= What to do =
1. From the passage on moral injury, list the features the text gives as marking "post-Vietnam syndrome."
2. Output the portion of the passage on moral injury starting at "Soldiers face impossible" and ending at "research that followed.", word for word.

= Reading passage =
□ □ □ □

Treatment personnel noted that they had been trained to focus on the soldier’s fear. But these veterans were not talking about fear. They were talking about right and wrong. For those with severe long-standing PTSD, the problem was often a combination of fear and guilt and shame. Those potent emotions came not only from what they had witnessed, but also from their own actions in the morally confusing situations of modern combat. Michael Yandell, a veteran, wrote for The Christian Century earlier this year. He said, “For me, moral injury describes my disillusionment, the erosion of my sense of place in the world. The spiritual and emotional foundations of the world disappeared and made it impossible to sleep the sleep of the just. Even though I was part of a war that was much bigger than me, I still feel personally responsible for its consequences. I have a feeling of intense betrayal, and the betrayer and the betrayed are the same person: my very self.”

Soldiers face impossible moral situations in combat, of “the real stakes for people having to make these decisions.” Interestingly, a group of psychiatrists at Duke University coined the term “post-Vietnam syndrome” in 1972. The syndrome was marked by alienation, rage, feelings of betrayal by military leadership and the country itself, and an inability to give and accept love. These are all “deeply moral categories.” But their moral resonance had been lost in the systemization of PTSD and the nearly thirty years of research that followed.

□ □ □ □

= Record extracts =

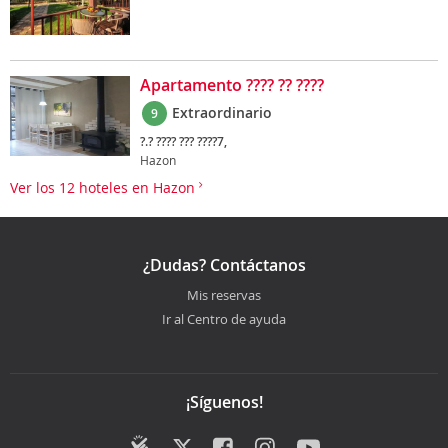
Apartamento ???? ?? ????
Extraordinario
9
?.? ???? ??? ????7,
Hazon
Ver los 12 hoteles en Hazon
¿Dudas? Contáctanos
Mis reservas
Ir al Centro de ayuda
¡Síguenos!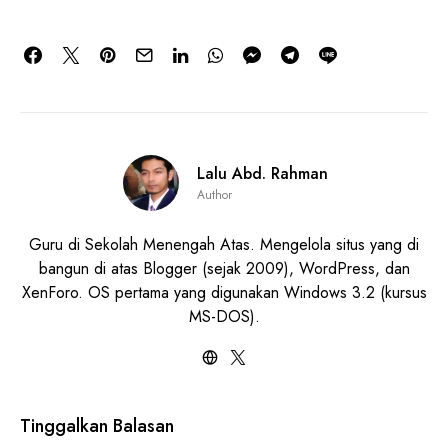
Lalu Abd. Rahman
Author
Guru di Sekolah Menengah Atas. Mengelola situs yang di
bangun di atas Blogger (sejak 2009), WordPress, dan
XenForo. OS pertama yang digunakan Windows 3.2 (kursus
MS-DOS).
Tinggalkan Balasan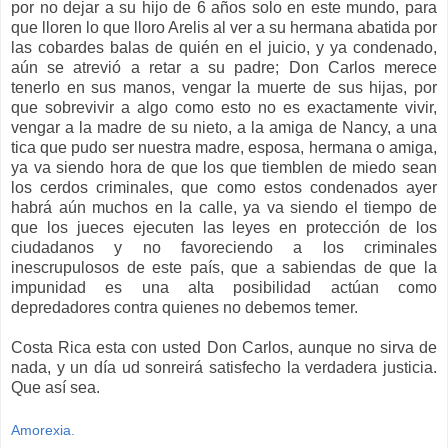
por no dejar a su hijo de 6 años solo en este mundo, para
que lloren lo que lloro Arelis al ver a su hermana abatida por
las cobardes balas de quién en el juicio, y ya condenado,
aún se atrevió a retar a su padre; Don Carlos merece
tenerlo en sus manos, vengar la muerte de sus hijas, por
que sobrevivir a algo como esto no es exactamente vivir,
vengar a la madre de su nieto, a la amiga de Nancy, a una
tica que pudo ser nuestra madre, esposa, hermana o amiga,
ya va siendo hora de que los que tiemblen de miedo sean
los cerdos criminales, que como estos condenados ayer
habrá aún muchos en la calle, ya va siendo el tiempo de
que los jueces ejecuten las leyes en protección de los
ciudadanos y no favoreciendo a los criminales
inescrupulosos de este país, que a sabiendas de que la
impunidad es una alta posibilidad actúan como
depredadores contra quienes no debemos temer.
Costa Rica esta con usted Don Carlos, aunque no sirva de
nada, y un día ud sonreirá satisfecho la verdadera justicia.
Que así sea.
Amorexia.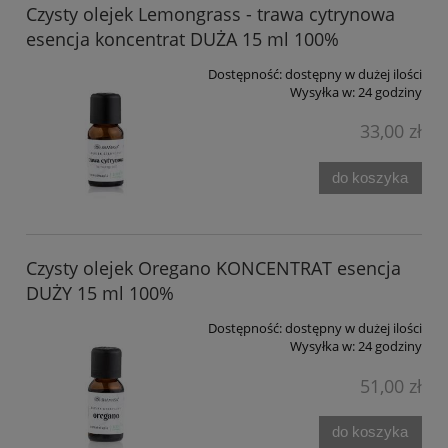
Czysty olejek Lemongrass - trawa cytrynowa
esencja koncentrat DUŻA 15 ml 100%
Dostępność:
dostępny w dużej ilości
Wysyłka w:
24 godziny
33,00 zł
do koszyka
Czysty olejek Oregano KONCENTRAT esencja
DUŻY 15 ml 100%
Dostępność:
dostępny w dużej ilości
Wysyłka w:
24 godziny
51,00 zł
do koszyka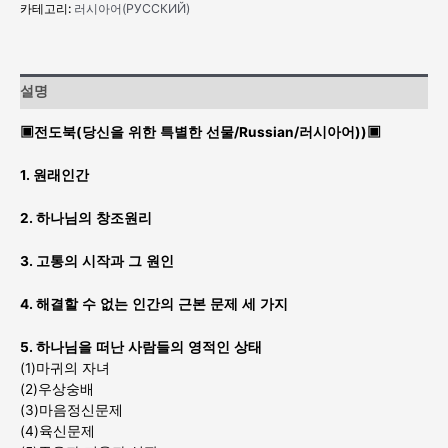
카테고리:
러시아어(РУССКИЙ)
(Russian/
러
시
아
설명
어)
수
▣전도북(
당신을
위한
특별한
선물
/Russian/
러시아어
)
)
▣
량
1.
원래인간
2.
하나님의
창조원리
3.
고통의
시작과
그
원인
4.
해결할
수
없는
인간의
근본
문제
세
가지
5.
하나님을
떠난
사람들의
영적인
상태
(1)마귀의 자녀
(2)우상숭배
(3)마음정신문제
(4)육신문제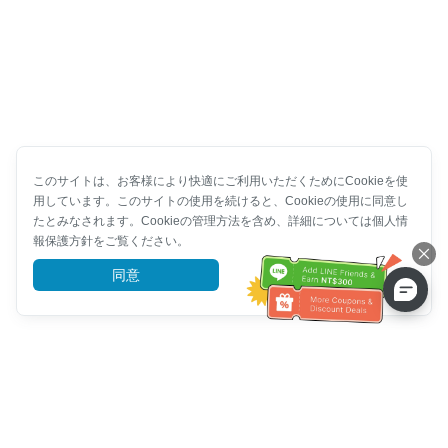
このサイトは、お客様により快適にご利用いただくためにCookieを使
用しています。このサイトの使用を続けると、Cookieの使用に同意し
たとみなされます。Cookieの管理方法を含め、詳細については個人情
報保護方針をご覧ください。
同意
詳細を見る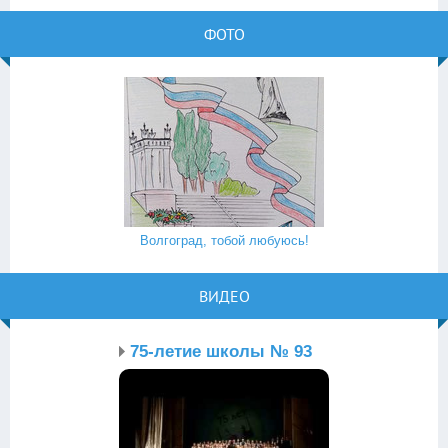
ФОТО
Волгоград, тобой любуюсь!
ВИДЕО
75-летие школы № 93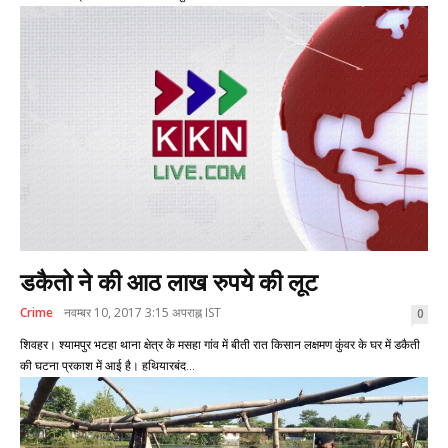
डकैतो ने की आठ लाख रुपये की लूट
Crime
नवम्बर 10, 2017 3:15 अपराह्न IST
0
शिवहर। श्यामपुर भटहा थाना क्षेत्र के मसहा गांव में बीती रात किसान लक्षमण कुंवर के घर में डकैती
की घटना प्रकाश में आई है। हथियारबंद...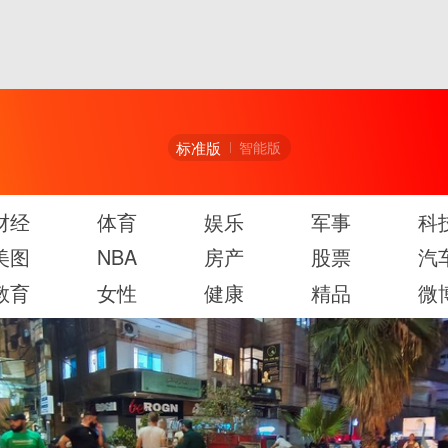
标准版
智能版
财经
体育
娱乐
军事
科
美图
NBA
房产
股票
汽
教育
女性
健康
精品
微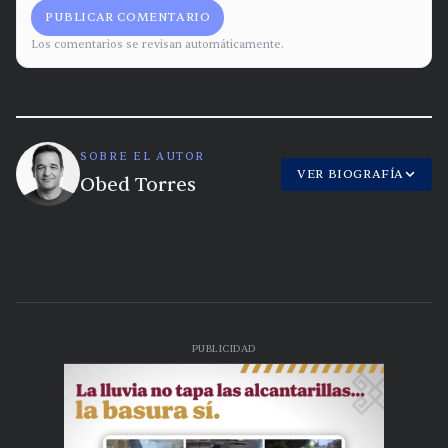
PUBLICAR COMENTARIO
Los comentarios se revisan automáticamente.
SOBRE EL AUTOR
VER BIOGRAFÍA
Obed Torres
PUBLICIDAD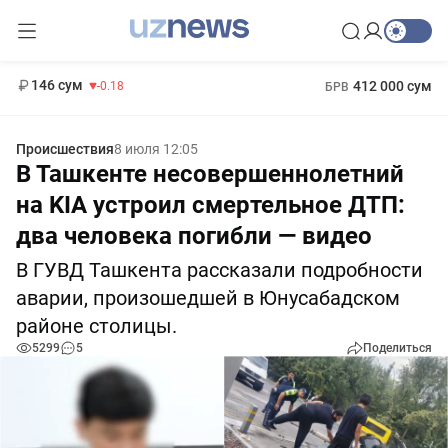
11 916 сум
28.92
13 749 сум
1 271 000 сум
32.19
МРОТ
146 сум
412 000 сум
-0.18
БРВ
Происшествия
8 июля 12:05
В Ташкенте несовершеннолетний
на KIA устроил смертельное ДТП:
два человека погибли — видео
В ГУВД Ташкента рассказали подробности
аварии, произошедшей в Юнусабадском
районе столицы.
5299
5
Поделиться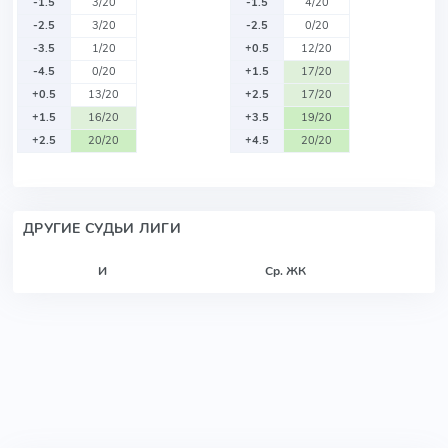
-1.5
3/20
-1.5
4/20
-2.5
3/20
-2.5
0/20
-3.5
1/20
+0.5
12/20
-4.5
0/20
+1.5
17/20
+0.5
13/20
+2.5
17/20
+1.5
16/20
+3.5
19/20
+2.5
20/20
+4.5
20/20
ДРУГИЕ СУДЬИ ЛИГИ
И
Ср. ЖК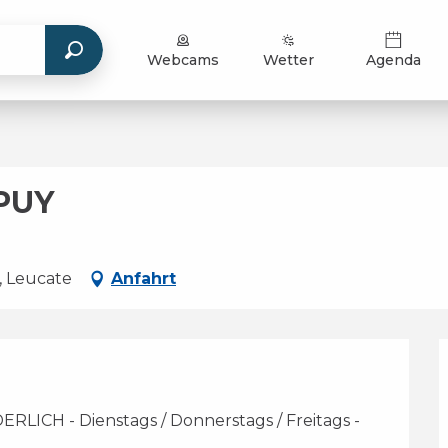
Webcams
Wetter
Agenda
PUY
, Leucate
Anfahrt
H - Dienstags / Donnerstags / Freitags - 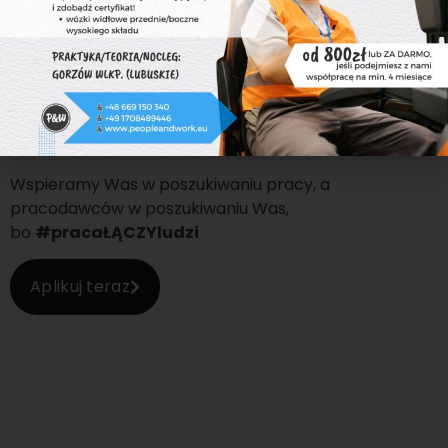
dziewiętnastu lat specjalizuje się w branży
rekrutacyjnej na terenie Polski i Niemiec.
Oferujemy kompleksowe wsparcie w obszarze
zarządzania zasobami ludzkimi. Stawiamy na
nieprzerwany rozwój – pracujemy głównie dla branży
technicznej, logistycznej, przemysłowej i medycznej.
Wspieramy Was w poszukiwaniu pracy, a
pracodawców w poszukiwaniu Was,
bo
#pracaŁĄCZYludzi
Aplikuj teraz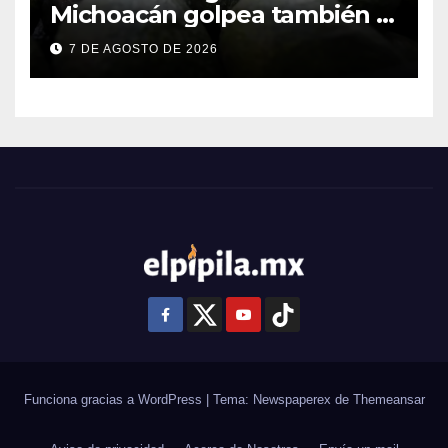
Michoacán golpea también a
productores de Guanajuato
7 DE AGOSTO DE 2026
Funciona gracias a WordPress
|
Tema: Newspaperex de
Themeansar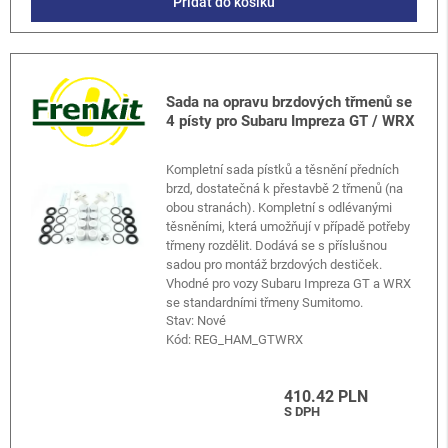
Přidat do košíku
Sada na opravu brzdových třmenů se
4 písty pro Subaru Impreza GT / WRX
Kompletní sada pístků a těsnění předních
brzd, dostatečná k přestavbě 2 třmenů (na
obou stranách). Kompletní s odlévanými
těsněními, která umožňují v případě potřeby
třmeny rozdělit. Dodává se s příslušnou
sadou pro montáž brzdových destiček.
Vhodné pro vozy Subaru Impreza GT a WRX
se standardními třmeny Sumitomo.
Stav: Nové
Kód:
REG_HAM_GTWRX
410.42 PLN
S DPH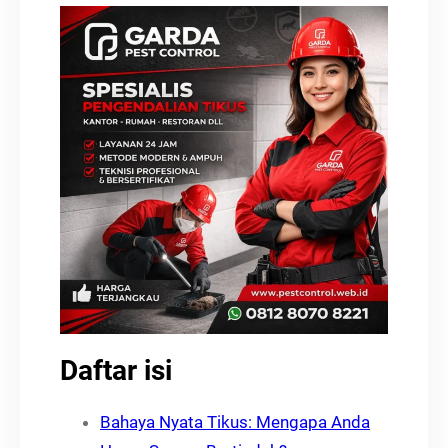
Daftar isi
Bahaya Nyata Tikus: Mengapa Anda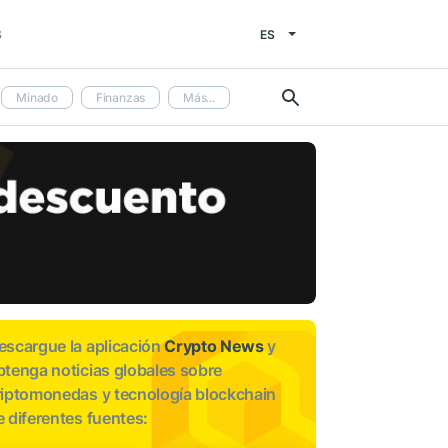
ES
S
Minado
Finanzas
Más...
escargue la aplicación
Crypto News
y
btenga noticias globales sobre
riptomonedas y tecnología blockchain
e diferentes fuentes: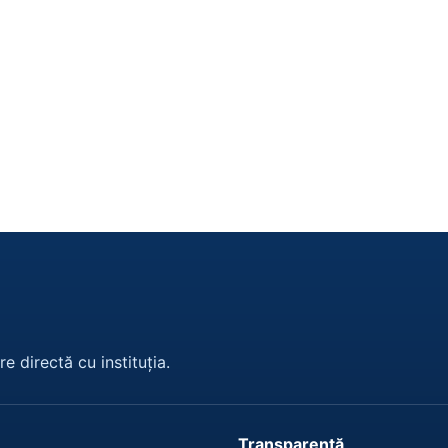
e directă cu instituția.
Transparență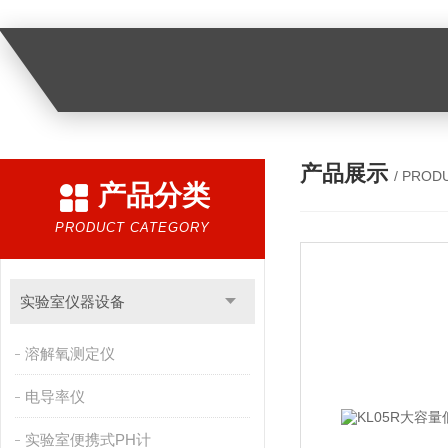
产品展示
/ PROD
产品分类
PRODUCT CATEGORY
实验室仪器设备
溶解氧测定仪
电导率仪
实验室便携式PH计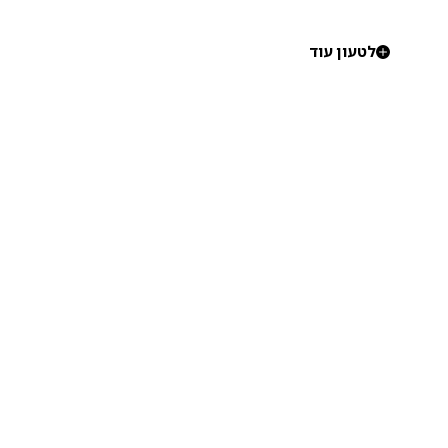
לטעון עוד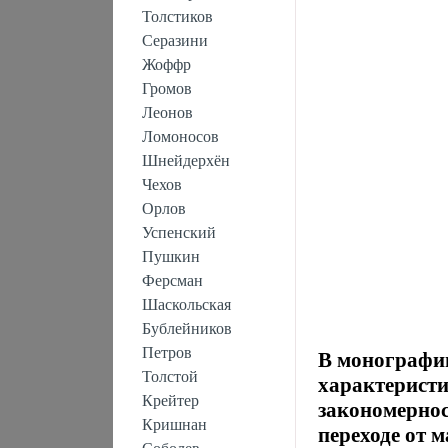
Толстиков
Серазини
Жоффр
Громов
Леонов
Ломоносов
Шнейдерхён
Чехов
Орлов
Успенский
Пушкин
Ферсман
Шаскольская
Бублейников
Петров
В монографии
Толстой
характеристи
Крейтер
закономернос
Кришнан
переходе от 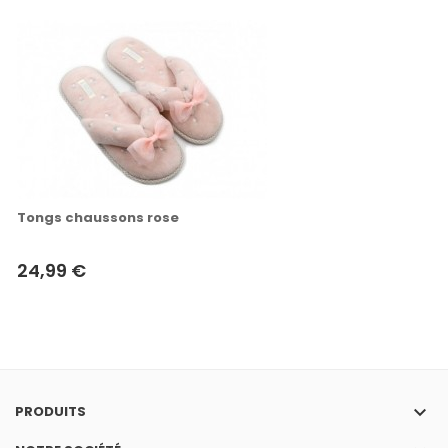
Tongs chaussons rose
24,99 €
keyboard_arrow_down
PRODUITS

□ □ □ □

= List of solutions =
1.
alienation
rage
feelings of betrayal by military leadership and the country itself
an inability to give and accept love

2.
Soldiers face impossible moral situations in combat, of “the real stakes for people having to make these decisions.” Interestingly, a group of psychiatrists at Duke University coined the term “post-Vietnam syndrome” in 1972. The syndrome was marked by alienation, rage, feelings of betrayal by military leadership and the country itself, and an inability to give and accept love. These are all “deeply moral categories.” But their moral resonance had been lost in the systemization of PTSD and the nearly thirty years of research that followed.